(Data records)
<<<<
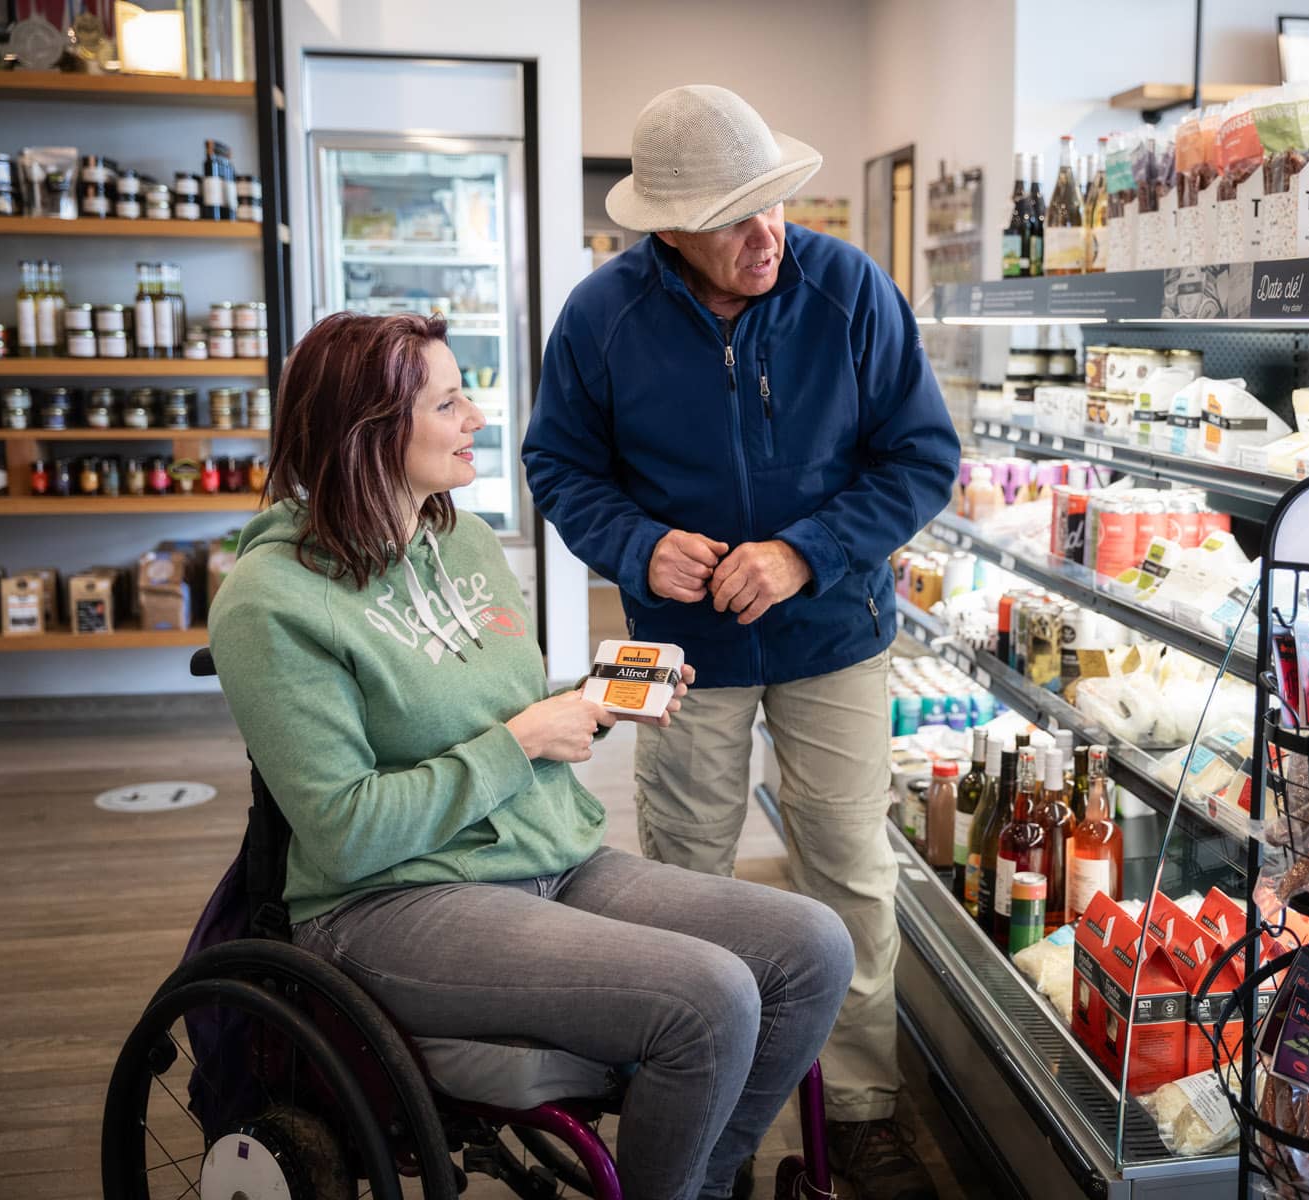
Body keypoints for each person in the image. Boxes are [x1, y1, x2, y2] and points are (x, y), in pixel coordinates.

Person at [209, 312, 854, 1200]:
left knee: (814, 943)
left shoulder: (459, 540)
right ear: (369, 431)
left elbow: (488, 704)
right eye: (448, 401)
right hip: (394, 903)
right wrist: (520, 744)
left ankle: (698, 1184)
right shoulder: (269, 603)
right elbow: (346, 831)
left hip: (548, 854)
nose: (477, 417)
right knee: (709, 998)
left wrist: (589, 699)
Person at [524, 85, 959, 1200]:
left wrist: (805, 552)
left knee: (850, 875)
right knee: (682, 883)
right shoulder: (599, 317)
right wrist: (634, 544)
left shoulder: (849, 287)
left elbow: (918, 459)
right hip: (681, 650)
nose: (766, 232)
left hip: (838, 634)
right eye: (731, 217)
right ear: (664, 229)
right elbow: (559, 467)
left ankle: (858, 1108)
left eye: (772, 202)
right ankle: (693, 1104)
>>>>
#### Task:
Could you reproduce the data above exactly, without its pictures?

#### Your response:
Body keypoints for each person in the image. Boxes are [x1, y1, x2, y2] and points are (x, y), in pixel coordinates.

Person at [209, 312, 854, 1200]:
left knee: (814, 943)
left shoulder: (459, 540)
right ear: (369, 431)
left elbow: (488, 704)
right eye: (448, 401)
right hip: (394, 903)
right wrist: (520, 744)
left ankle: (698, 1184)
right shoulder: (269, 603)
right elbow: (346, 831)
left hip: (548, 854)
nose: (477, 417)
right knee: (709, 998)
left wrist: (589, 699)
Person at [524, 85, 959, 1200]:
left wrist: (805, 552)
left knee: (850, 875)
right knee: (682, 883)
right shoulder: (599, 317)
right wrist: (634, 544)
left shoulder: (849, 287)
left elbow: (918, 459)
right hip: (681, 650)
nose: (766, 232)
left hip: (838, 634)
right eye: (731, 217)
right ear: (664, 229)
right elbow: (559, 467)
left ankle: (858, 1108)
left eye: (772, 202)
right ankle: (693, 1104)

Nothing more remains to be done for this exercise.